[What you have to do] Please write out each entry below exactly as given.
***** Input
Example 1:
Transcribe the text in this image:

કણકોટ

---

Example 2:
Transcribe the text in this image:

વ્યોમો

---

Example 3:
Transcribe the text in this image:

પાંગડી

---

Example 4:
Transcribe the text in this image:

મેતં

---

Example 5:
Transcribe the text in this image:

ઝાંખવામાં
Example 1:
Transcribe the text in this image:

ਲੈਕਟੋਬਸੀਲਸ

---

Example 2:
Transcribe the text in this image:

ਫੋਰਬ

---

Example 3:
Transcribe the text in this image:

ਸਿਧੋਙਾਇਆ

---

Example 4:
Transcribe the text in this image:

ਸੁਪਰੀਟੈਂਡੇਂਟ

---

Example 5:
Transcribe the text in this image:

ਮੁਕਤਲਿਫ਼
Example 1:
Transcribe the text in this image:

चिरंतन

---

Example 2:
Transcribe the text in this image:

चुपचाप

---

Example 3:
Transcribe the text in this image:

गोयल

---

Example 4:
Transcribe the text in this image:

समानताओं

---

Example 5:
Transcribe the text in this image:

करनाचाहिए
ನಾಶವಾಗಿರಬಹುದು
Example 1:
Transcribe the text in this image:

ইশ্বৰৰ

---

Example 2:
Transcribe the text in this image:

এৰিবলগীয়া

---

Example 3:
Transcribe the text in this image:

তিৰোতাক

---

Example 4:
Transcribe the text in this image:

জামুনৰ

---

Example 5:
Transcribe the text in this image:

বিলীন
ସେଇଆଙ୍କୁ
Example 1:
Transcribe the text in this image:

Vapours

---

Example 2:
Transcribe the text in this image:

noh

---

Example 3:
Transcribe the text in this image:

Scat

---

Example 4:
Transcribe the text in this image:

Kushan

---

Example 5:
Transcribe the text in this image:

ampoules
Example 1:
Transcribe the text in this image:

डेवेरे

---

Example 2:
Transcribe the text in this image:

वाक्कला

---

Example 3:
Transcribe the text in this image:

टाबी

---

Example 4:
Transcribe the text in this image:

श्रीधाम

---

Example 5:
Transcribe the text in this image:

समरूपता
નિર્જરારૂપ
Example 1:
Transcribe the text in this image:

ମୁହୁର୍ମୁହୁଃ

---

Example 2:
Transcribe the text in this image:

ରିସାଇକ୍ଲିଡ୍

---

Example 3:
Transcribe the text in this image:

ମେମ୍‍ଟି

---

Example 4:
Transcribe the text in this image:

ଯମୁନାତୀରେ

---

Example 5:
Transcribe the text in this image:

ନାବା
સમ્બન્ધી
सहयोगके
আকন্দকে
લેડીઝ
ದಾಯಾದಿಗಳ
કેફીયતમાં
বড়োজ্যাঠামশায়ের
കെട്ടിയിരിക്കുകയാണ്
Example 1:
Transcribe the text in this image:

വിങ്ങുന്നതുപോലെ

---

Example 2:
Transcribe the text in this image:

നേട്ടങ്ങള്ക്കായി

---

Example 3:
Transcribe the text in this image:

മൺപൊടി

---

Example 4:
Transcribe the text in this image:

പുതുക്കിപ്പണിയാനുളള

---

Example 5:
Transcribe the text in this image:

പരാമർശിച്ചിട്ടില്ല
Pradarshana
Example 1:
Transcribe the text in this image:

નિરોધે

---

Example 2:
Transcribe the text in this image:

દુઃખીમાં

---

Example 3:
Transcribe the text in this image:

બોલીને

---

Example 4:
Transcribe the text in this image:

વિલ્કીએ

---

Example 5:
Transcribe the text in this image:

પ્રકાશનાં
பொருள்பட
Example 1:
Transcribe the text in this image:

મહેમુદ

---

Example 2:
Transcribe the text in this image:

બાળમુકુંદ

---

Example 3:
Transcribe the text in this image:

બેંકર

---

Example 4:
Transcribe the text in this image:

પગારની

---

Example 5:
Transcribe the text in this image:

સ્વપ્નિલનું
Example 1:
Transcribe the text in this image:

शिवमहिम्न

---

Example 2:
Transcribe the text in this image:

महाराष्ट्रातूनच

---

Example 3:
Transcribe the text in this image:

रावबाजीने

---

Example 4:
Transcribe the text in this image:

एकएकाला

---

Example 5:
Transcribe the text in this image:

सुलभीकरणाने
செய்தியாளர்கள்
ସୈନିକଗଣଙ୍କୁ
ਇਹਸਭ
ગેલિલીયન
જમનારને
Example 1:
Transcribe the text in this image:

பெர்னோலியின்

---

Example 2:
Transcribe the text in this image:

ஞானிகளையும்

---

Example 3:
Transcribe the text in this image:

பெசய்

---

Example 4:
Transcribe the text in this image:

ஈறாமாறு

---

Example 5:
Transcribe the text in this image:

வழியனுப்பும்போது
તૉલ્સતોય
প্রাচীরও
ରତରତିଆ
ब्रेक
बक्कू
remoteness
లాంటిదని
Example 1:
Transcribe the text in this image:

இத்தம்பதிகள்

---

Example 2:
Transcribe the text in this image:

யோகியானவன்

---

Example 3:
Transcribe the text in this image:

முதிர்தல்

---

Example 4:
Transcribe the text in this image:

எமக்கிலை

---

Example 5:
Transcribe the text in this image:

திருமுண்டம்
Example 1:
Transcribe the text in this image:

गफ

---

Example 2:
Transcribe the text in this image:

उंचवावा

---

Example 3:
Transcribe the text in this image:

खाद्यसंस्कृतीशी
**********
[Answer to the problem]
Example 1:
Transcribe the text in this image:

કણકોટ

---

Example 2:
Transcribe the text in this image:

વ્યોમો

---

Example 3:
Transcribe the text in this image:

પાંગડી

---

Example 4:
Transcribe the text in this image:

મેતં

---

Example 5:
Transcribe the text in this image:

ઝાંખવામાં
Example 1:
Transcribe the text in this image:

ਲੈਕਟੋਬਸੀਲਸ

---

Example 2:
Transcribe the text in this image:

ਫੋਰਬ

---

Example 3:
Transcribe the text in this image:

ਸਿਧੋਙਾਇਆ

---

Example 4:
Transcribe the text in this image:

ਸੁਪਰੀਟੈਂਡੇਂਟ

---

Example 5:
Transcribe the text in this image:

ਮੁਕਤਲਿਫ਼
Example 1:
Transcribe the text in this image:

चिरंतन

---

Example 2:
Transcribe the text in this image:

चुपचाप

---

Example 3:
Transcribe the text in this image:

गोयल

---

Example 4:
Transcribe the text in this image:

समानताओं

---

Example 5:
Transcribe the text in this image:

करनाचाहिए
ನಾಶವಾಗಿರಬಹುದು
Example 1:
Transcribe the text in this image:

ইশ্বৰৰ

---

Example 2:
Transcribe the text in this image:

এৰিবলগীয়া

---

Example 3:
Transcribe the text in this image:

তিৰোতাক

---

Example 4:
Transcribe the text in this image:

জামুনৰ

---

Example 5:
Transcribe the text in this image:

বিলীন
ସେଇଆଙ୍କୁ
Example 1:
Transcribe the text in this image:

Vapours

---

Example 2:
Transcribe the text in this image:

noh

---

Example 3:
Transcribe the text in this image:

Scat

---

Example 4:
Transcribe the text in this image:

Kushan

---

Example 5:
Transcribe the text in this image:

ampoules
Example 1:
Transcribe the text in this image:

डेवेरे

---

Example 2:
Transcribe the text in this image:

वाक्कला

---

Example 3:
Transcribe the text in this image:

टाबी

---

Example 4:
Transcribe the text in this image:

श्रीधाम

---

Example 5:
Transcribe the text in this image:

समरूपता
નિર્જરારૂપ
Example 1:
Transcribe the text in this image:

ମୁହୁର୍ମୁହୁଃ

---

Example 2:
Transcribe the text in this image:

ରିସାଇକ୍ଲିଡ୍

---

Example 3:
Transcribe the text in this image:

ମେମ୍‍ଟି

---

Example 4:
Transcribe the text in this image:

ଯମୁନାତୀରେ

---

Example 5:
Transcribe the text in this image:

ନାବା
સમ્બન્ધી
सहयोगके
আকন্দকে
લેડીઝ
ದಾಯಾದಿಗಳ
કેફીયતમાં
বড়োজ্যাঠামশায়ের
കെട്ടിയിരിക്കുകയാണ്
Example 1:
Transcribe the text in this image:

വിങ്ങുന്നതുപോലെ

---

Example 2:
Transcribe the text in this image:

നേട്ടങ്ങള്ക്കായി

---

Example 3:
Transcribe the text in this image:

മൺപൊടി

---

Example 4:
Transcribe the text in this image:

പുതുക്കിപ്പണിയാനുളള

---

Example 5:
Transcribe the text in this image:

പരാമർശിച്ചിട്ടില്ല
Pradarshana
Example 1:
Transcribe the text in this image:

નિરોધે

---

Example 2:
Transcribe the text in this image:

દુઃખીમાં

---

Example 3:
Transcribe the text in this image:

બોલીને

---

Example 4:
Transcribe the text in this image:

વિલ્કીએ

---

Example 5:
Transcribe the text in this image:

પ્રકાશનાં
பொருள்பட
Example 1:
Transcribe the text in this image:

મહેમુદ

---

Example 2:
Transcribe the text in this image:

બાળમુકુંદ

---

Example 3:
Transcribe the text in this image:

બેંકર

---

Example 4:
Transcribe the text in this image:

પગારની

---

Example 5:
Transcribe the text in this image:

સ્વપ્નિલનું
Example 1:
Transcribe the text in this image:

शिवमहिम्न

---

Example 2:
Transcribe the text in this image:

महाराष्ट्रातूनच

---

Example 3:
Transcribe the text in this image:

रावबाजीने

---

Example 4:
Transcribe the text in this image:

एकएकाला

---

Example 5:
Transcribe the text in this image:

सुलभीकरणाने
செய்தியாளர்கள்
ସୈନିକଗଣଙ୍କୁ
ਇਹਸਭ
ગેલિલીયન
જમનારને
Example 1:
Transcribe the text in this image:

பெர்னோலியின்

---

Example 2:
Transcribe the text in this image:

ஞானிகளையும்

---

Example 3:
Transcribe the text in this image:

பெசய்

---

Example 4:
Transcribe the text in this image:

ஈறாமாறு

---

Example 5:
Transcribe the text in this image:

வழியனுப்பும்போது
તૉલ્સતોય
প্রাচীরও
ରତରତିଆ
ब्रेक
बक्कू
remoteness
లాంటిదని
Example 1:
Transcribe the text in this image:

இத்தம்பதிகள்

---

Example 2:
Transcribe the text in this image:

யோகியானவன்

---

Example 3:
Transcribe the text in this image:

முதிர்தல்

---

Example 4:
Transcribe the text in this image:

எமக்கிலை

---

Example 5:
Transcribe the text in this image:

திருமுண்டம்
Example 1:
Transcribe the text in this image:

गफ

---

Example 2:
Transcribe the text in this image:

उंचवावा

---

Example 3:
Transcribe the text in this image:

खाद्यसंस्कृतीशी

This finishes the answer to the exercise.